O que pensa o povo brasileiro sobre privatizações, leis trabalhistas, educação sexual e política na escola

O povo brasileiro quer ter direitos trabalhistas (57%), não topa privatização (60%) e acha que escola também é lugar de conversar sobre política (71%) e educação sexual (54%). E não somos nós que estamos dizendo isso, mas sim, os números de pesquisa* divulgada nos últimos dias.

O que isso prova? Que se faltou alguma coisa no processo eleitoral foi, justamente, o debate. Muitos assinaram um cheque em branco sem ao menos saber o que realmente pensa o atual presidente. E nesses primeiros dias, a realidade vem batendo forte em muita gente. Ao menos, a pesquisa apresenta um cenário de resistência tanto às pautas pró-mercado do governo de Jair Bolsonaro, quanto à agenda conservadora de sua “pauta de costumes”.

Vamos aos números:

Privatizações: 60% da população rejeita a venda de empresas estatais. A medida conta com o apoio de apenas 34%. Ela não é a preferência nem mesmo dentre os defensores do PSDB – cerca de 41% dos que apoiam os tucanos também acham que vender tudo é a solução para as contas do governo.

Leis Trabalhistas: 57% dos entrevistados se dizem contra a redução de direitos. Por coincidência ou não, o espectro mais favorável à diminuição das leis trabalhistas são homens, mais ricos e moradores do sul. O grupo que mais condena é o formado pelos mais pobres, mulheres, moradores do centro-oeste e do norte do país.

Educação Sexual na Escola: 54% dos entrevistados acham correto que haja aulas sobre sexualidade dentro de sala de aula. Afinal, ela pode ser ferramenta para combater a gravidez precoce, doenças sexualmente transmissíveis, violência contra mulher e homofobia. Além de ser uma arma contra a pedofilia que, segundo o Ministério da Saúde, tem 70% dos casos ocorridos dentro de casa.

Debate sobre Política na Escola: das pesquisas, essa foi a que teve o número mais consistente de apoiadores. Cerca de 71% concordam que as discussões políticas devem ter espaço nas escolas.

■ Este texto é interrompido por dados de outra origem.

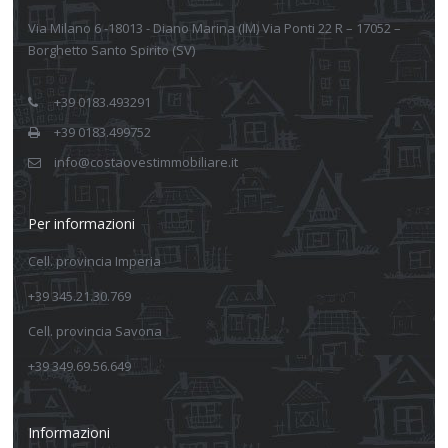
Via Milano 6 -18013 - Diano Marina (IM) Via Ponti 22 R – 17052 –
Borghetto Santo Spirito (SV)
+39 0183.493291
+39 0183.499752
info@costaovestimmobiliare.it
Per informazioni
Cell. provincia Imperia
+39 345.21.30.769
Cell. provincia Savona
+39 349.69.56.649
Informazioni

Os números apontam que, apesar da insistência diária de setores da mídia e da pressão violenta de adeptos do Escola Sem Partido, a sociedade brasileira resiste e deseja um país que não entrega suas riquezas à iniciativa privada nem acredita que a redução de direitos trabalhistas será oportuna para a melhoria de vida das pessoas. Ao mesmo tempo, quer sim que suas filhas e filhos possam entender e debater o mundo que está além da instrumentalização da língua ou da matemática, e que deve abarcar o debate sobre o próprio corpo e as transformações naturais que ocorrem a todas e todos.

*Segundo o Datafolha, o instituto ouviu 2.077 em 130 municípios nos dias 18 e 19 de dezembro. A margem de erro da pesquisa é de 2 pontos percentuais, para mais ou para menos.